- _Data for the task_:
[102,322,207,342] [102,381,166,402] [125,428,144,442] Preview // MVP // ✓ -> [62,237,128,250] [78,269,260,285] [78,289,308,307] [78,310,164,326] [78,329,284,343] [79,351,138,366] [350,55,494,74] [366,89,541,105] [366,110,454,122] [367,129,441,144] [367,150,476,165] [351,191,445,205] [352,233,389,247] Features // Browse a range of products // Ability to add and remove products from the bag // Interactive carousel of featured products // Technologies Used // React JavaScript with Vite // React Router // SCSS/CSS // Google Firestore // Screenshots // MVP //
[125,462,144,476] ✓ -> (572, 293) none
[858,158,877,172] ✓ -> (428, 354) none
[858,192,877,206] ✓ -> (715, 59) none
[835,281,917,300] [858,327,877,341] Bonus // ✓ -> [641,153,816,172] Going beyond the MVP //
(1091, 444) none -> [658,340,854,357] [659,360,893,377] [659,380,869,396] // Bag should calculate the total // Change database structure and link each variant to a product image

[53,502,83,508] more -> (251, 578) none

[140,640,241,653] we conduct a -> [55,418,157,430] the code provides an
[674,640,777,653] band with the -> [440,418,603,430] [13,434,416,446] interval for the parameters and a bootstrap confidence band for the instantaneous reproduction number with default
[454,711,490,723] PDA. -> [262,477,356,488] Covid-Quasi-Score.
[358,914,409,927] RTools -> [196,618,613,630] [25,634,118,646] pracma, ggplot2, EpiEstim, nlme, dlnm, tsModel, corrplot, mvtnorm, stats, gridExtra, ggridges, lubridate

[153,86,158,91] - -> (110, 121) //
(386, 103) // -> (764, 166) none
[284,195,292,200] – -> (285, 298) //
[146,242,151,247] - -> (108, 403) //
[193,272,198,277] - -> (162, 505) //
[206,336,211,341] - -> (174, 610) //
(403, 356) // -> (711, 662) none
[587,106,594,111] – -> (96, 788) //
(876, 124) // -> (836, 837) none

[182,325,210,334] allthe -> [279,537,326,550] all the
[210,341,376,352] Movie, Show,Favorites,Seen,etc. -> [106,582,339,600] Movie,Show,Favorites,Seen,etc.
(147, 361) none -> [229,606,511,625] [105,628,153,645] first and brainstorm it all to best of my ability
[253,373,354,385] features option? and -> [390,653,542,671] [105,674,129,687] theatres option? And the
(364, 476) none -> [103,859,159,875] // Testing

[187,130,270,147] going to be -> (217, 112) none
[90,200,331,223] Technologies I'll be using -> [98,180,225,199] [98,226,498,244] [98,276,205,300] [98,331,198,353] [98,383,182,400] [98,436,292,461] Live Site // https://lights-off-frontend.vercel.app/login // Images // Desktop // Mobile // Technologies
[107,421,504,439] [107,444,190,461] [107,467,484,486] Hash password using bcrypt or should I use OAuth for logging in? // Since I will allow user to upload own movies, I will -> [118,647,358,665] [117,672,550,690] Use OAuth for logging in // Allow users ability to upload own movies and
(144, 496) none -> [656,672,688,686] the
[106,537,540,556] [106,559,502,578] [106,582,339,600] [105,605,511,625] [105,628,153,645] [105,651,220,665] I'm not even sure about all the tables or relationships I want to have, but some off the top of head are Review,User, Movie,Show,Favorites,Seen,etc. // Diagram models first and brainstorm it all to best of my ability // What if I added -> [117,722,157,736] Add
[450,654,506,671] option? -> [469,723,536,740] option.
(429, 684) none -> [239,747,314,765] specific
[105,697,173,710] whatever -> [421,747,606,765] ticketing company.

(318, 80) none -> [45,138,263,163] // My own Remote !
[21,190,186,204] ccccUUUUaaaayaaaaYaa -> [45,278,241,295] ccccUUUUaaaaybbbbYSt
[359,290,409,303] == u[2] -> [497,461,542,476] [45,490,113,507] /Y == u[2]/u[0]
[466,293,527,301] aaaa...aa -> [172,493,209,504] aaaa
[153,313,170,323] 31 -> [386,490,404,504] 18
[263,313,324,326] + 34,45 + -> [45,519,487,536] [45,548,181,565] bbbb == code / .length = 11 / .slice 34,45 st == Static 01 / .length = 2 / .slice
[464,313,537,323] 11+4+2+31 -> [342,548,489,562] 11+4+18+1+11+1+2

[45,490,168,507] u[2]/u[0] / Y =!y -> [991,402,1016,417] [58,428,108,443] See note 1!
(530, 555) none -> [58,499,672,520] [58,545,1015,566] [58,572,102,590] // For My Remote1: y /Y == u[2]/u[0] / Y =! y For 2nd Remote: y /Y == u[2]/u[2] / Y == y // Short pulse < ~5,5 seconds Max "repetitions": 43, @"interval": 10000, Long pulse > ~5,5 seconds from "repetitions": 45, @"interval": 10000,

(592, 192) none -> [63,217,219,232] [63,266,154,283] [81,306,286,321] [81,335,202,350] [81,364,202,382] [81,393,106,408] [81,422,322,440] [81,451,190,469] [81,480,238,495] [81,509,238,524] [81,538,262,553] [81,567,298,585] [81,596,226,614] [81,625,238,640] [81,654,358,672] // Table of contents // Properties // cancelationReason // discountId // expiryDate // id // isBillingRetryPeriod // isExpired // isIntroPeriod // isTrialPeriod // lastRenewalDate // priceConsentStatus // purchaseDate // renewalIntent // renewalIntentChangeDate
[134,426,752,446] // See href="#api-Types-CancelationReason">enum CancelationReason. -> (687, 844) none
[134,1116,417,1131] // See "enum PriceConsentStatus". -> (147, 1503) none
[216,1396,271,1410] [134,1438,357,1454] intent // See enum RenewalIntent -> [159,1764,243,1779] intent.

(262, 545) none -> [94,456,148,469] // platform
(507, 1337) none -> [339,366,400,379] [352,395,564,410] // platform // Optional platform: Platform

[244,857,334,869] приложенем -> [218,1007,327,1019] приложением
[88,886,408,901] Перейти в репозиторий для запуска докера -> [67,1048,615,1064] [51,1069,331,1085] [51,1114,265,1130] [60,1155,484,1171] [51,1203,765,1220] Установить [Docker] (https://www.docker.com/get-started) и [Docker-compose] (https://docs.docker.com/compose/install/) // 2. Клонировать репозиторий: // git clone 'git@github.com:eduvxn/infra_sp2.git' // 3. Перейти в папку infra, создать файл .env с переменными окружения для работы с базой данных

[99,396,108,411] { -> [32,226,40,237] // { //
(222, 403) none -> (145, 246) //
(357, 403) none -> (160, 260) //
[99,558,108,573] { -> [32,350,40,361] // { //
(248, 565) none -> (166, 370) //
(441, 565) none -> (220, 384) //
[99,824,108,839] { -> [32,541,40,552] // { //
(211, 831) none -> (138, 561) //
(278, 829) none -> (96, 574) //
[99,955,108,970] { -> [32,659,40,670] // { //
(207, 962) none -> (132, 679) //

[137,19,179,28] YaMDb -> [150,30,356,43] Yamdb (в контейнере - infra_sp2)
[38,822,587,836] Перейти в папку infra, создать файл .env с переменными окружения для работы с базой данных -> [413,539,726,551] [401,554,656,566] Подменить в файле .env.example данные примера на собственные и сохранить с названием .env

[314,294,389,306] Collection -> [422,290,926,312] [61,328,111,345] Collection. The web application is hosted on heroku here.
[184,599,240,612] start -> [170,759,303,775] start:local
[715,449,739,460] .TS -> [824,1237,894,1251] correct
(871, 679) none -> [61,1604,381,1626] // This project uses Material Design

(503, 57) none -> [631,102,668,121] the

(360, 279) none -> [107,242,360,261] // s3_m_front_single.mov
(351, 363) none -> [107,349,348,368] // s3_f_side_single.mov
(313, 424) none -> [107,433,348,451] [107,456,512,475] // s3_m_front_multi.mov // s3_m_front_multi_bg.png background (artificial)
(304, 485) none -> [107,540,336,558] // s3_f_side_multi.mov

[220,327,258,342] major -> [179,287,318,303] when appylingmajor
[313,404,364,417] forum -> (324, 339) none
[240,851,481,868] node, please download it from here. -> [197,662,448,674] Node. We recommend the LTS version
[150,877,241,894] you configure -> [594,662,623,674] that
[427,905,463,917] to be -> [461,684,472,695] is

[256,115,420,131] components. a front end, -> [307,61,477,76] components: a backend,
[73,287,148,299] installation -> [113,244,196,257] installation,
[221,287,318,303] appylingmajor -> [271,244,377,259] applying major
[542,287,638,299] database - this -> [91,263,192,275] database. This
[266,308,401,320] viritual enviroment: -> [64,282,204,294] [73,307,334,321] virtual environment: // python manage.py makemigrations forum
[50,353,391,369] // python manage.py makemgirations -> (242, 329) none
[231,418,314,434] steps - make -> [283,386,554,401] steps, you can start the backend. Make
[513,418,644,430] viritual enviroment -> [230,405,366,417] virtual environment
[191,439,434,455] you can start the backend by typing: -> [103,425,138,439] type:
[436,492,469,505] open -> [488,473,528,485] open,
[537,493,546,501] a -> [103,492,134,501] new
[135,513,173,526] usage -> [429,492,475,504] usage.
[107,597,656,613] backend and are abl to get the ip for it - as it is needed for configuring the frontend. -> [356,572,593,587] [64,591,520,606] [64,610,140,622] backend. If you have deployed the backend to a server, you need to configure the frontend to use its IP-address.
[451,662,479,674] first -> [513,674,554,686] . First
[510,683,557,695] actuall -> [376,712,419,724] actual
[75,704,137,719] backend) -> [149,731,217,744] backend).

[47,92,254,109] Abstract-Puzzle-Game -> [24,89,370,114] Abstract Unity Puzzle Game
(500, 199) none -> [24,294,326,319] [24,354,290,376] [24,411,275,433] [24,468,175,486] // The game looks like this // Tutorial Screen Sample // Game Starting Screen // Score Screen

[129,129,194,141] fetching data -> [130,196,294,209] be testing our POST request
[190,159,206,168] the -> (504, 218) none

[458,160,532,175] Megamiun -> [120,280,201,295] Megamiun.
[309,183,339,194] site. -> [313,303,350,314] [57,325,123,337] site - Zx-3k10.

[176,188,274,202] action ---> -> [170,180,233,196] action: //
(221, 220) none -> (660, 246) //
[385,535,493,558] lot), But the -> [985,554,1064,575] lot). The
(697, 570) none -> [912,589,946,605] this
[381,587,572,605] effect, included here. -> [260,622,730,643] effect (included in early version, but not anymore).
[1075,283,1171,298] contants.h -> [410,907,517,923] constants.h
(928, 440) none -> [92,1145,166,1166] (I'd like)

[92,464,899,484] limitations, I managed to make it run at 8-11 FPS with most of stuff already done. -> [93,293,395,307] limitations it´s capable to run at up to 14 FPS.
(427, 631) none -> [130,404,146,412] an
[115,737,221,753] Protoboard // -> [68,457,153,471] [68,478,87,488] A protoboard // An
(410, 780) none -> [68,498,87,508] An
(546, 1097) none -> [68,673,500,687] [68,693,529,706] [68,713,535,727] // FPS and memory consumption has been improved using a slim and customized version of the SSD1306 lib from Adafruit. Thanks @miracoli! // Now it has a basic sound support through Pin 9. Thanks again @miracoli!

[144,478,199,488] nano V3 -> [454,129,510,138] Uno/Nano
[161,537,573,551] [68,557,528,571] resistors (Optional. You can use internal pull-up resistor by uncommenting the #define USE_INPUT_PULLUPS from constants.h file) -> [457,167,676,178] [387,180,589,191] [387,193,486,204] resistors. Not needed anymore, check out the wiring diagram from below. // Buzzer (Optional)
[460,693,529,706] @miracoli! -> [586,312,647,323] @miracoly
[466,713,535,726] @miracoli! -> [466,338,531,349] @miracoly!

- _Exercise brief_: Return exactly, and only, the lines above starting at the line that contains "[106,537,540,556] [106,559,502,578] [106,582,339,600]" and ending at the line that contains "[216,1396,271,1410] [134,1438,357,1454] intent".

- _Reply_:
[106,537,540,556] [106,559,502,578] [106,582,339,600] [105,605,511,625] [105,628,153,645] [105,651,220,665] I'm not even sure about all the tables or relationships I want to have, but some off the top of head are Review,User, Movie,Show,Favorites,Seen,etc. // Diagram models first and brainstorm it all to best of my ability // What if I added -> [117,722,157,736] Add
[450,654,506,671] option? -> [469,723,536,740] option.
(429, 684) none -> [239,747,314,765] specific
[105,697,173,710] whatever -> [421,747,606,765] ticketing company.

(318, 80) none -> [45,138,263,163] // My own Remote !
[21,190,186,204] ccccUUUUaaaayaaaaYaa -> [45,278,241,295] ccccUUUUaaaaybbbbYSt
[359,290,409,303] == u[2] -> [497,461,542,476] [45,490,113,507] /Y == u[2]/u[0]
[466,293,527,301] aaaa...aa -> [172,493,209,504] aaaa
[153,313,170,323] 31 -> [386,490,404,504] 18
[263,313,324,326] + 34,45 + -> [45,519,487,536] [45,548,181,565] bbbb == code / .length = 11 / .slice 34,45 st == Static 01 / .length = 2 / .slice
[464,313,537,323] 11+4+2+31 -> [342,548,489,562] 11+4+18+1+11+1+2

[45,490,168,507] u[2]/u[0] / Y =!y -> [991,402,1016,417] [58,428,108,443] See note 1!
(530, 555) none -> [58,499,672,520] [58,545,1015,566] [58,572,102,590] // For My Remote1: y /Y == u[2]/u[0] / Y =! y For 2nd Remote: y /Y == u[2]/u[2] / Y == y // Short pulse < ~5,5 seconds Max "repetitions": 43, @"interval": 10000, Long pulse > ~5,5 seconds from "repetitions": 45, @"interval": 10000,

(592, 192) none -> [63,217,219,232] [63,266,154,283] [81,306,286,321] [81,335,202,350] [81,364,202,382] [81,393,106,408] [81,422,322,440] [81,451,190,469] [81,480,238,495] [81,509,238,524] [81,538,262,553] [81,567,298,585] [81,596,226,614] [81,625,238,640] [81,654,358,672] // Table of contents // Properties // cancelationReason // discountId // expiryDate // id // isBillingRetryPeriod // isExpired // isIntroPeriod // isTrialPeriod // lastRenewalDate // priceConsentStatus // purchaseDate // renewalIntent // renewalIntentChangeDate
[134,426,752,446] // See href="#api-Types-CancelationReason">enum CancelationReason. -> (687, 844) none
[134,1116,417,1131] // See "enum PriceConsentStatus". -> (147, 1503) none
[216,1396,271,1410] [134,1438,357,1454] intent // See enum RenewalIntent -> [159,1764,243,1779] intent.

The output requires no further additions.